Records supplied below:

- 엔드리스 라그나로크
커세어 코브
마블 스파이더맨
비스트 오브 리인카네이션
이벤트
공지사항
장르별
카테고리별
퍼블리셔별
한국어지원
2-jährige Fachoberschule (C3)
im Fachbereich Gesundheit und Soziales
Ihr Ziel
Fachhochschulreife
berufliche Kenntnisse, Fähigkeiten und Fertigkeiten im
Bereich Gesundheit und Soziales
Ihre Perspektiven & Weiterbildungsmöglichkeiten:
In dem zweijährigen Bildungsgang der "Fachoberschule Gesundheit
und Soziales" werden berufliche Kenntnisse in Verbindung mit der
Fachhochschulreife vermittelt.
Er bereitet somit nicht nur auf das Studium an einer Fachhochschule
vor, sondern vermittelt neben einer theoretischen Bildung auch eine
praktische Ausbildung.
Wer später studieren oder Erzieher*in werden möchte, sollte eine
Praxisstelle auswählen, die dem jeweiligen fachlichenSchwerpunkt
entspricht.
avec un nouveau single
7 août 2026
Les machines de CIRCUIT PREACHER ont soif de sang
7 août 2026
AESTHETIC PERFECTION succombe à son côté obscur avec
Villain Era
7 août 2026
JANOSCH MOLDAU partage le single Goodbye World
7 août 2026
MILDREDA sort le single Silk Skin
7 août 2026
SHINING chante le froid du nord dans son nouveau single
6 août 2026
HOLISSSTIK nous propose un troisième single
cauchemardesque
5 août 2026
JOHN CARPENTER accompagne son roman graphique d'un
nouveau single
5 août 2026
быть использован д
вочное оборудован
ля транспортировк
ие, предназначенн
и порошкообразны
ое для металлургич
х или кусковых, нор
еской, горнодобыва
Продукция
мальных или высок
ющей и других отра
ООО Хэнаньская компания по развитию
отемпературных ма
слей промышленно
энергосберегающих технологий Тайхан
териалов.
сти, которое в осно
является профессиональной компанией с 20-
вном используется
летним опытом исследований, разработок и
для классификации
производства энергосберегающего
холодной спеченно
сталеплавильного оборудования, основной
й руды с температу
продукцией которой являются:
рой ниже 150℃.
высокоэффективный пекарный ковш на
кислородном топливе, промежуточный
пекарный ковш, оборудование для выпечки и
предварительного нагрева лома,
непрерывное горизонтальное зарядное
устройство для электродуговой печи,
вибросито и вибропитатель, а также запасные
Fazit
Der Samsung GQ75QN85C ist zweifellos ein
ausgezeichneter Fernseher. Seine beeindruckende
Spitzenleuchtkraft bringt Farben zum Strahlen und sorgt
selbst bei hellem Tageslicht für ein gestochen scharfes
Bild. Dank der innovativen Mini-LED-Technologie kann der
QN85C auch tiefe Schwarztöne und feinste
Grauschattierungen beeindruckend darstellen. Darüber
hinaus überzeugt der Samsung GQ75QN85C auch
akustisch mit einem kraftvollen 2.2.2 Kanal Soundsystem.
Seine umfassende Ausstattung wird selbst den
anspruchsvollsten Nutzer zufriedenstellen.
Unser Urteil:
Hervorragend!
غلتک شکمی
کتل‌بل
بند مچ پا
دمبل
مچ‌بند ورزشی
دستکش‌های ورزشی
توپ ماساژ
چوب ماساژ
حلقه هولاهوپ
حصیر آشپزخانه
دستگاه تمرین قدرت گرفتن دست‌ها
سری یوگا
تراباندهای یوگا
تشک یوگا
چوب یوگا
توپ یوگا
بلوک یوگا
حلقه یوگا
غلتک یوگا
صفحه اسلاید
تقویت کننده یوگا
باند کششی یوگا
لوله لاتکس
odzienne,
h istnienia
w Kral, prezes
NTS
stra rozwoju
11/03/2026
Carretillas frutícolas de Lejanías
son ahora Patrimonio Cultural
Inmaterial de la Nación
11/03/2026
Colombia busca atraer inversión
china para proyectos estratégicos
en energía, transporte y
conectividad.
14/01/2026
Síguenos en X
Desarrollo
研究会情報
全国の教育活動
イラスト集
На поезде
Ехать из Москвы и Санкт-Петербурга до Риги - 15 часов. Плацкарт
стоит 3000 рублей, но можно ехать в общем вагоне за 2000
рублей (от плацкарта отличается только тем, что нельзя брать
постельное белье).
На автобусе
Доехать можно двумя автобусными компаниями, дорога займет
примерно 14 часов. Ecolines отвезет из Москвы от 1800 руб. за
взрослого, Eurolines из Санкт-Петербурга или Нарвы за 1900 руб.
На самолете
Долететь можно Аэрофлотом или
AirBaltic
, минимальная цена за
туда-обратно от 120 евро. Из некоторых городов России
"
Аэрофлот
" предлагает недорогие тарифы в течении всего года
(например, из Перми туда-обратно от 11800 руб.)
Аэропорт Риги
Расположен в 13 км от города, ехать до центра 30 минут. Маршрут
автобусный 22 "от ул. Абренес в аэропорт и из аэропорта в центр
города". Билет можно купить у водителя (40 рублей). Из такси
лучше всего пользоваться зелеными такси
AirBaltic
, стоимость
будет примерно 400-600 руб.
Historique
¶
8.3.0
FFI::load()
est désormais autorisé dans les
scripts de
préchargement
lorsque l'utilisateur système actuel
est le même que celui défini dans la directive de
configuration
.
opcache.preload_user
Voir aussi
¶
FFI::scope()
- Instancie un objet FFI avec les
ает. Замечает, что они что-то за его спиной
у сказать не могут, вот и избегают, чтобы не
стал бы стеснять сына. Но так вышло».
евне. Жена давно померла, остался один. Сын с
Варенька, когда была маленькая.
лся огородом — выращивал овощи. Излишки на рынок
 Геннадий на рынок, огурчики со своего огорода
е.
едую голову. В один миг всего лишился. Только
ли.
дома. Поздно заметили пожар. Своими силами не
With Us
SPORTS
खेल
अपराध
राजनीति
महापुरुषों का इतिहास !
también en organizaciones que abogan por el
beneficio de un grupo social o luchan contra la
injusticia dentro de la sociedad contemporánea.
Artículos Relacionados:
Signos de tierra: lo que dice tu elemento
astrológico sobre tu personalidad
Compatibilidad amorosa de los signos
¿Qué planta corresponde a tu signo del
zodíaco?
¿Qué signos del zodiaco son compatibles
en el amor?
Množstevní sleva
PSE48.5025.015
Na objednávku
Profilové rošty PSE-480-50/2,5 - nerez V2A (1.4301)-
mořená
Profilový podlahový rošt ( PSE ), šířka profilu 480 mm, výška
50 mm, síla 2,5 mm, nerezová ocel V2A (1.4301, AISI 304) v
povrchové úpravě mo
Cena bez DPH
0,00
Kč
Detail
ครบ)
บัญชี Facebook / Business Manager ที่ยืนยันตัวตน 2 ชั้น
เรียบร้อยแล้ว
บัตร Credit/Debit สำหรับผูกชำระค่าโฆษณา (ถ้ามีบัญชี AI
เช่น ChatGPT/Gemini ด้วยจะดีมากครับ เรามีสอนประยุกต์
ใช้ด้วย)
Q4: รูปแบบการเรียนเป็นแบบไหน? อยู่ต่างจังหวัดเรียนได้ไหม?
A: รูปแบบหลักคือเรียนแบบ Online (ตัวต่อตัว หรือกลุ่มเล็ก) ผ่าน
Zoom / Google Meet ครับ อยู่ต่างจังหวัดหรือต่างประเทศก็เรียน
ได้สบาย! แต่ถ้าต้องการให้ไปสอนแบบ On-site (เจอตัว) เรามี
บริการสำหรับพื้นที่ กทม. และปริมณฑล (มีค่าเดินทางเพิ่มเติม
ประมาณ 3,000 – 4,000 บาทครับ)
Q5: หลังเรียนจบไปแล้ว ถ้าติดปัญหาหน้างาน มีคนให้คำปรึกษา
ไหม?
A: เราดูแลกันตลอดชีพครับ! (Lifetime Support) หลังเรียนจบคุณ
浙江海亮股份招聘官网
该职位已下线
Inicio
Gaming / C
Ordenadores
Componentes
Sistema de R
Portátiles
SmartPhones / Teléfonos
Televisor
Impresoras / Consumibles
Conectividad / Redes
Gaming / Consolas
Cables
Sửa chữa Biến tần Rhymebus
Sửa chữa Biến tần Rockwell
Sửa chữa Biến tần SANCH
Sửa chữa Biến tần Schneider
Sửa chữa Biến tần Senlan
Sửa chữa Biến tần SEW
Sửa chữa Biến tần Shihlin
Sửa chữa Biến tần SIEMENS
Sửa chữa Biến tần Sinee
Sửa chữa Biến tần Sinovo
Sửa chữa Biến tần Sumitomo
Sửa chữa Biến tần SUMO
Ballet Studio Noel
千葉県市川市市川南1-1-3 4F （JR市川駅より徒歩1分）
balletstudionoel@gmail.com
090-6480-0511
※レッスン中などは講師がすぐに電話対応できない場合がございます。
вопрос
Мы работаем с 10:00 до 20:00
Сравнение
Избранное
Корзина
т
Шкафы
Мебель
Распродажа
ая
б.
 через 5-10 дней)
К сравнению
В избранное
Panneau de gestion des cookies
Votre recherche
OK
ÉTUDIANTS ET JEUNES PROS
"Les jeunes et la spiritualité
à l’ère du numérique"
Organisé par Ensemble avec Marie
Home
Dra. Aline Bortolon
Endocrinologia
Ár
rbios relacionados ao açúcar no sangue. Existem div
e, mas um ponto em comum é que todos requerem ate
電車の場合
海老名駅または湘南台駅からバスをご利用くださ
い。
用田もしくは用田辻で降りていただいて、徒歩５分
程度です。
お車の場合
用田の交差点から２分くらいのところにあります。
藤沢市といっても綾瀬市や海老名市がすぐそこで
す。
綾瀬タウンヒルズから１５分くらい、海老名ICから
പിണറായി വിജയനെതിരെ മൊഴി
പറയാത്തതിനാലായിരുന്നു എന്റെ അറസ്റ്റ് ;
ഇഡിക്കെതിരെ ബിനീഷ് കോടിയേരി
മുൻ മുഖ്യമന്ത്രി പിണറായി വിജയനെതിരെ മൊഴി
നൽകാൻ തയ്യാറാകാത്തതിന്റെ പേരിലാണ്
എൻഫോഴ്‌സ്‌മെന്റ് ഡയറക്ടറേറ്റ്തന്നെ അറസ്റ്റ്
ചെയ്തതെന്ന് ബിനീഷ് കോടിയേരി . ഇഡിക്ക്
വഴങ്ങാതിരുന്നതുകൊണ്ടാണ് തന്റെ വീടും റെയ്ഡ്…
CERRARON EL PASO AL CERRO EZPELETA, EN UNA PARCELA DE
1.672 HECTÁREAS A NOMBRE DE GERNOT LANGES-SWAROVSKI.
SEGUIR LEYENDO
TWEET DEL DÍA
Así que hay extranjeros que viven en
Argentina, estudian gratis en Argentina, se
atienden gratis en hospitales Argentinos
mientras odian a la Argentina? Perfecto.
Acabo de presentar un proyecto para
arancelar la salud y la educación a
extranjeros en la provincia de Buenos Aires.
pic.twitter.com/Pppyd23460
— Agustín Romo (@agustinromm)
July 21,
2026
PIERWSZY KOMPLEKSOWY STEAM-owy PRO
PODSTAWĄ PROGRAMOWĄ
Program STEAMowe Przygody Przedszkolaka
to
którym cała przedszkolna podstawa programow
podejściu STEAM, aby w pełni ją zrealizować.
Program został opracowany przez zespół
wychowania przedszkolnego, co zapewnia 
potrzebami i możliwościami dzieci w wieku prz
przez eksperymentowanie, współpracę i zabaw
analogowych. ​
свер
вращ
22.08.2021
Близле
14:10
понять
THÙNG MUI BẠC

End of Records supplied.

Assignment >> The response must consist of the lines above, from the first one through the line containing "еской, горнодобыва", reproduced exactly.

Solution below >>
- 엔드리스 라그나로크
커세어 코브
마블 스파이더맨
비스트 오브 리인카네이션
이벤트
공지사항
장르별
카테고리별
퍼블리셔별
한국어지원
2-jährige Fachoberschule (C3)
im Fachbereich Gesundheit und Soziales
Ihr Ziel
Fachhochschulreife
berufliche Kenntnisse, Fähigkeiten und Fertigkeiten im
Bereich Gesundheit und Soziales
Ihre Perspektiven & Weiterbildungsmöglichkeiten:
In dem zweijährigen Bildungsgang der "Fachoberschule Gesundheit
und Soziales" werden berufliche Kenntnisse in Verbindung mit der
Fachhochschulreife vermittelt.
Er bereitet somit nicht nur auf das Studium an einer Fachhochschule
vor, sondern vermittelt neben einer theoretischen Bildung auch eine
praktische Ausbildung.
Wer später studieren oder Erzieher*in werden möchte, sollte eine
Praxisstelle auswählen, die dem jeweiligen fachlichenSchwerpunkt
entspricht.
avec un nouveau single
7 août 2026
Les machines de CIRCUIT PREACHER ont soif de sang
7 août 2026
AESTHETIC PERFECTION succombe à son côté obscur avec
Villain Era
7 août 2026
JANOSCH MOLDAU partage le single Goodbye World
7 août 2026
MILDREDA sort le single Silk Skin
7 août 2026
SHINING chante le froid du nord dans son nouveau single
6 août 2026
HOLISSSTIK nous propose un troisième single
cauchemardesque
5 août 2026
JOHN CARPENTER accompagne son roman graphique d'un
nouveau single
5 août 2026
быть использован д
вочное оборудован
ля транспортировк
ие, предназначенн
и порошкообразны
ое для металлургич
х или кусковых, нор
еской, горнодобыва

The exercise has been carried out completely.